* [What the exercise asks]
For the entries below, the expected answer is the line with "поступить в течение", the line with "Bezpłatne WiFi", and every line between them, exactly as written, and nothing more.

Saved entries:
[Start of Attachment]
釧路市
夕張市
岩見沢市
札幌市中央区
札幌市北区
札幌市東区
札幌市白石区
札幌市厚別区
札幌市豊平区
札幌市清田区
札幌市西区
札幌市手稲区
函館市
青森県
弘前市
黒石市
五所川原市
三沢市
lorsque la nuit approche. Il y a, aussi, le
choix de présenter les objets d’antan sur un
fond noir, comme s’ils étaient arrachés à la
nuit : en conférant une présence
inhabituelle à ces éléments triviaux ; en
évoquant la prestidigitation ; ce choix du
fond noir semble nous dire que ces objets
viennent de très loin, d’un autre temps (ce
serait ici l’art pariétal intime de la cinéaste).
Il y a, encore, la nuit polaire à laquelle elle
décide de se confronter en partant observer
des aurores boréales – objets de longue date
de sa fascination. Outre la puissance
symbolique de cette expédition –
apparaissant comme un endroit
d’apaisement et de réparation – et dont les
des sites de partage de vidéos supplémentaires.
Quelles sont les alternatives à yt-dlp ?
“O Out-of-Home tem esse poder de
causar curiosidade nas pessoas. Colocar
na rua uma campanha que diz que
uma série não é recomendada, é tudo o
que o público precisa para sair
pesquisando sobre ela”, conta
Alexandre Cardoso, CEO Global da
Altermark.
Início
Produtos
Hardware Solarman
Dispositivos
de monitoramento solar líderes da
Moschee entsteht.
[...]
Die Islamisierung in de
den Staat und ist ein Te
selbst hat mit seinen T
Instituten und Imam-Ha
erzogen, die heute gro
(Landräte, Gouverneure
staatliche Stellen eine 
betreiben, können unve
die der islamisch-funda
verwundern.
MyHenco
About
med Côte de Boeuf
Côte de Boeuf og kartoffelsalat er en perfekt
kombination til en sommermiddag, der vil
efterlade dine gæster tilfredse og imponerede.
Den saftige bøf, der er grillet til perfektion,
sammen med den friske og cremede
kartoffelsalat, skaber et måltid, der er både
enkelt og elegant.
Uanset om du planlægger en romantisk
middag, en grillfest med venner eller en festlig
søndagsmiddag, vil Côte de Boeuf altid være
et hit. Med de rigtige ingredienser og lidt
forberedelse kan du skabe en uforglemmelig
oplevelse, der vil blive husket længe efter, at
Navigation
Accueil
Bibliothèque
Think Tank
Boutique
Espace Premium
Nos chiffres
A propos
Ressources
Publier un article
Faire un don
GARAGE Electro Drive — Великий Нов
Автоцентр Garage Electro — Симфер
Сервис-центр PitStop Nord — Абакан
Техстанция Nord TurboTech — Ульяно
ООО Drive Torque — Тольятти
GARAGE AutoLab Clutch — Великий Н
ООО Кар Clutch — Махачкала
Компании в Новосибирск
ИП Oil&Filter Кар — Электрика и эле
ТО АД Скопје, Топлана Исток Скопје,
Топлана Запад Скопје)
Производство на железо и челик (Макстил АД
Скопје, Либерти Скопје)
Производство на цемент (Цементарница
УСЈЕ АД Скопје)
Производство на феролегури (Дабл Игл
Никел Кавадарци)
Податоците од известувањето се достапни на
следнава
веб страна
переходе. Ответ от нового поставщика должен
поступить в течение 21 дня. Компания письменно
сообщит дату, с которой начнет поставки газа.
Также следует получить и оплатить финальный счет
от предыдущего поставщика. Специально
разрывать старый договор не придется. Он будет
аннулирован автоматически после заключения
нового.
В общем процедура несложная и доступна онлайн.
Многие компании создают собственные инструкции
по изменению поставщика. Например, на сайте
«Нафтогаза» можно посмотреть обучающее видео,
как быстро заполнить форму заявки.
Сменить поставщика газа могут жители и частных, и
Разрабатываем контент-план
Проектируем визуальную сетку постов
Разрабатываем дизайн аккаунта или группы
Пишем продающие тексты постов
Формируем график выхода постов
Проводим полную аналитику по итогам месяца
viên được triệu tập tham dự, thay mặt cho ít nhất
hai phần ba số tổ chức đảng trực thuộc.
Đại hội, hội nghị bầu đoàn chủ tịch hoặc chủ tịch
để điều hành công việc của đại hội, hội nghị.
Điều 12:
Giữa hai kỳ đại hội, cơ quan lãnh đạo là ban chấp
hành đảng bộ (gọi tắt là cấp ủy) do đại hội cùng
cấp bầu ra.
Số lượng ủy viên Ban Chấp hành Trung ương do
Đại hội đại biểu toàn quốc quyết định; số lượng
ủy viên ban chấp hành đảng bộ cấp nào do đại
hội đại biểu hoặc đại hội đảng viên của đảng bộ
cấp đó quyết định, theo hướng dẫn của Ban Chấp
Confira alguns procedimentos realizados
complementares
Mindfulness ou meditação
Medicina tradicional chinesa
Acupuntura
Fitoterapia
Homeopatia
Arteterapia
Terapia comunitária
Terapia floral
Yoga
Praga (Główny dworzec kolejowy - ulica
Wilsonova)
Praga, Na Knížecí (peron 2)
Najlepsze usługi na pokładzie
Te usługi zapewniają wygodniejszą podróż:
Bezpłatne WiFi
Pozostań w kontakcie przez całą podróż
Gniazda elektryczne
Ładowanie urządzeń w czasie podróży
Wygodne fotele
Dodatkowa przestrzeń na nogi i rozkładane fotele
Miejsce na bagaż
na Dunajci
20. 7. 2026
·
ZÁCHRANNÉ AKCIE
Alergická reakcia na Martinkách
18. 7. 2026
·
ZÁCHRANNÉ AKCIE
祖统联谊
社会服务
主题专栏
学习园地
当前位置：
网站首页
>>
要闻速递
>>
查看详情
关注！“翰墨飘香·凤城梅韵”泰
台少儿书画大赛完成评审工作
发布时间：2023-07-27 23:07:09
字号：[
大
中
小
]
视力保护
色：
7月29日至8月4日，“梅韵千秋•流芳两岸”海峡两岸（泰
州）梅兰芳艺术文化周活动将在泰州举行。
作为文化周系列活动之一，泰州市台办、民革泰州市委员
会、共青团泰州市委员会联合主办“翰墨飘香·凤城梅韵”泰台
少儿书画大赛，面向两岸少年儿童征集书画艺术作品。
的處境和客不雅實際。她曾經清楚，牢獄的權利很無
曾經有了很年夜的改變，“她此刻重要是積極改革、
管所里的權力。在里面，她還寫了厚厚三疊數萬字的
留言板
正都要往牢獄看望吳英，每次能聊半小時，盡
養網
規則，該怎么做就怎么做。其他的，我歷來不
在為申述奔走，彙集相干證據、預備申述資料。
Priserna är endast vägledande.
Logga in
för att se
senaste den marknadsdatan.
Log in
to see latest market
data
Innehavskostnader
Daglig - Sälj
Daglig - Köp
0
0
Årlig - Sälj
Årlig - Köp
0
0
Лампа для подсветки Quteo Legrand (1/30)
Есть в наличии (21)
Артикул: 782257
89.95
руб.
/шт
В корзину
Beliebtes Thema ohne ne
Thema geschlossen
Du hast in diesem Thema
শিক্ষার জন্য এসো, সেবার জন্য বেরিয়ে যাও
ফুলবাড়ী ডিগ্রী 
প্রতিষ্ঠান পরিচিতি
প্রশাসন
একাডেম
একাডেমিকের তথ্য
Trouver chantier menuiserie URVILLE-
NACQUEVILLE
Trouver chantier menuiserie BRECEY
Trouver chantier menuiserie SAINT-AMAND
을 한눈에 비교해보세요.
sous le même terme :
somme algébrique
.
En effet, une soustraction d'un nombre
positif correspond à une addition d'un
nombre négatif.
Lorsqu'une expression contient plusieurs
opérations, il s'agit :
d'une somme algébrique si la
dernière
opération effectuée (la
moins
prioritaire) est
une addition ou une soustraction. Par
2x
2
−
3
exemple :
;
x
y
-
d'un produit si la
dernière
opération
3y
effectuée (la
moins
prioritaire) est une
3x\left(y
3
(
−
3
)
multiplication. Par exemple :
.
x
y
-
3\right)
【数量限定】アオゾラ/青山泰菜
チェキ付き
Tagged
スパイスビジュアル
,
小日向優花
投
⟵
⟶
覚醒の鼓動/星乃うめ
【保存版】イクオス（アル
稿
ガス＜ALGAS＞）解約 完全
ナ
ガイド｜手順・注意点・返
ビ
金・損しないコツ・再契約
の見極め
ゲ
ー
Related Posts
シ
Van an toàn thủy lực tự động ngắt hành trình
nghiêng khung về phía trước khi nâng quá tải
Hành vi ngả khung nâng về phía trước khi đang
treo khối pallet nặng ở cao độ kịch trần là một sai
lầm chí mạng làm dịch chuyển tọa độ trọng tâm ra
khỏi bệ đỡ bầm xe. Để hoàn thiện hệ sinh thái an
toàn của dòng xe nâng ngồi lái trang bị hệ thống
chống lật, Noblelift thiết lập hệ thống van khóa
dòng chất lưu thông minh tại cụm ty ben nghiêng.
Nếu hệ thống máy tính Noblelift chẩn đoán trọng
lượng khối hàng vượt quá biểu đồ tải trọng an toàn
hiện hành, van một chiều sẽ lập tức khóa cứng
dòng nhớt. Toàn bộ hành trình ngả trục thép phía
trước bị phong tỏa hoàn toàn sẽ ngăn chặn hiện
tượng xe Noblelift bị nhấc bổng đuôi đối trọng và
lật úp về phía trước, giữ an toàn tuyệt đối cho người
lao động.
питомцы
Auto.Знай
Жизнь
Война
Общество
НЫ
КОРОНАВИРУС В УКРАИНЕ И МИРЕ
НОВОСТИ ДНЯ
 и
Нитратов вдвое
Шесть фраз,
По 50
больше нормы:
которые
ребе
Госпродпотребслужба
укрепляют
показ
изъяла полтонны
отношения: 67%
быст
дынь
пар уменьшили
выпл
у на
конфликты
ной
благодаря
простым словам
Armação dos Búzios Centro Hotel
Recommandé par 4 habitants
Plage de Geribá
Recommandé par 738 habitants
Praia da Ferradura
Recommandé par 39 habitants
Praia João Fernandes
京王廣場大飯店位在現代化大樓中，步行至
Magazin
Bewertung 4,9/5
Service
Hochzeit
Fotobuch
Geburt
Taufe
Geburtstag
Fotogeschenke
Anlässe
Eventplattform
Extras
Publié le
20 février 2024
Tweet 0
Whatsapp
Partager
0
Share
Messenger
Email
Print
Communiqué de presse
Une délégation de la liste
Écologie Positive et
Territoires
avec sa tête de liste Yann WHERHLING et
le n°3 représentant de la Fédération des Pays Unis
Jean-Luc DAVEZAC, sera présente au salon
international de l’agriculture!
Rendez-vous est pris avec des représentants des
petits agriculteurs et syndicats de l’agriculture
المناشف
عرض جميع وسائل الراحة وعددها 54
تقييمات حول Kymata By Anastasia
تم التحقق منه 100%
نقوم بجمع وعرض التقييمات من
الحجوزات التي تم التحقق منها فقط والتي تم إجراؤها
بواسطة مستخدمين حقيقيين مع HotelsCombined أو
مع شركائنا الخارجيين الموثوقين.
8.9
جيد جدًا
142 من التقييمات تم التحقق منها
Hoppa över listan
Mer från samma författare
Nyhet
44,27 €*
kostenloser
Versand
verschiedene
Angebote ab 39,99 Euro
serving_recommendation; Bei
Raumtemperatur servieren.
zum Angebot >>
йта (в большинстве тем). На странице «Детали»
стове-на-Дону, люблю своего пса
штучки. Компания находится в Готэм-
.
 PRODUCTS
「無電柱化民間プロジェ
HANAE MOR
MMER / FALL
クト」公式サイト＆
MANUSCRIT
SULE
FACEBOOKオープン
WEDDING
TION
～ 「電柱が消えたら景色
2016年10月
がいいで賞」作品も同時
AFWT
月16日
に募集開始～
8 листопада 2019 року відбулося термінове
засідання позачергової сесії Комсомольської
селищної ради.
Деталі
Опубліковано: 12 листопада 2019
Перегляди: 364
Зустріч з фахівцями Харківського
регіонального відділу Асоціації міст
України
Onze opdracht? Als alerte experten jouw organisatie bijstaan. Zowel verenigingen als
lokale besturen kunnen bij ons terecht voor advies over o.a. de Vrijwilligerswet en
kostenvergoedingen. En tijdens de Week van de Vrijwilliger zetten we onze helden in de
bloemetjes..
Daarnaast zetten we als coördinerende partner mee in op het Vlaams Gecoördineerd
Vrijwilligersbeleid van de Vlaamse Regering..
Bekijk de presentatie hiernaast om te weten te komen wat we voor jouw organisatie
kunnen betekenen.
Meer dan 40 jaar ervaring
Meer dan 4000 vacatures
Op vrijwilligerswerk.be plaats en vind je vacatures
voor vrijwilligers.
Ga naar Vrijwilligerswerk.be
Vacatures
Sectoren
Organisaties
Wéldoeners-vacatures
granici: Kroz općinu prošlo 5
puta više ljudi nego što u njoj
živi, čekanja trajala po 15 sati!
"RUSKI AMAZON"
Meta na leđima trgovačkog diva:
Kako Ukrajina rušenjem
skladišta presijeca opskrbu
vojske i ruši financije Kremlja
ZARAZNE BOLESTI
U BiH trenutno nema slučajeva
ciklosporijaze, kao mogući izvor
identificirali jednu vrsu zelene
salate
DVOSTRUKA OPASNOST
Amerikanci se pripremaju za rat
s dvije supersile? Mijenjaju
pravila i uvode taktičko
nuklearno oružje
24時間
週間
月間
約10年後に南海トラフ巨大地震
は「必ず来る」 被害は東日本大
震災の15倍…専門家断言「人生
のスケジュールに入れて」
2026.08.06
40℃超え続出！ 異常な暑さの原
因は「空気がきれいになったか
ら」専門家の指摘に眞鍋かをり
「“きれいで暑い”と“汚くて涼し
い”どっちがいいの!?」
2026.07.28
[End of Attachment]
* [Solution for this problem]
поступить в течение 21 дня. Компания письменно
сообщит дату, с которой начнет поставки газа.
Также следует получить и оплатить финальный счет
от предыдущего поставщика. Специально
разрывать старый договор не придется. Он будет
аннулирован автоматически после заключения
нового.
В общем процедура несложная и доступна онлайн.
Многие компании создают собственные инструкции
по изменению поставщика. Например, на сайте
«Нафтогаза» можно посмотреть обучающее видео,
как быстро заполнить форму заявки.
Сменить поставщика газа могут жители и частных, и
Разрабатываем контент-план
Проектируем визуальную сетку постов
Разрабатываем дизайн аккаунта или группы
Пишем продающие тексты постов
Формируем график выхода постов
Проводим полную аналитику по итогам месяца
viên được triệu tập tham dự, thay mặt cho ít nhất
hai phần ba số tổ chức đảng trực thuộc.
Đại hội, hội nghị bầu đoàn chủ tịch hoặc chủ tịch
để điều hành công việc của đại hội, hội nghị.
Điều 12:
Giữa hai kỳ đại hội, cơ quan lãnh đạo là ban chấp
hành đảng bộ (gọi tắt là cấp ủy) do đại hội cùng
cấp bầu ra.
Số lượng ủy viên Ban Chấp hành Trung ương do
Đại hội đại biểu toàn quốc quyết định; số lượng
ủy viên ban chấp hành đảng bộ cấp nào do đại
hội đại biểu hoặc đại hội đảng viên của đảng bộ
cấp đó quyết định, theo hướng dẫn của Ban Chấp
Confira alguns procedimentos realizados
complementares
Mindfulness ou meditação
Medicina tradicional chinesa
Acupuntura
Fitoterapia
Homeopatia
Arteterapia
Terapia comunitária
Terapia floral
Yoga
Praga (Główny dworzec kolejowy - ulica
Wilsonova)
Praga, Na Knížecí (peron 2)
Najlepsze usługi na pokładzie
Te usługi zapewniają wygodniejszą podróż:
Bezpłatne WiFi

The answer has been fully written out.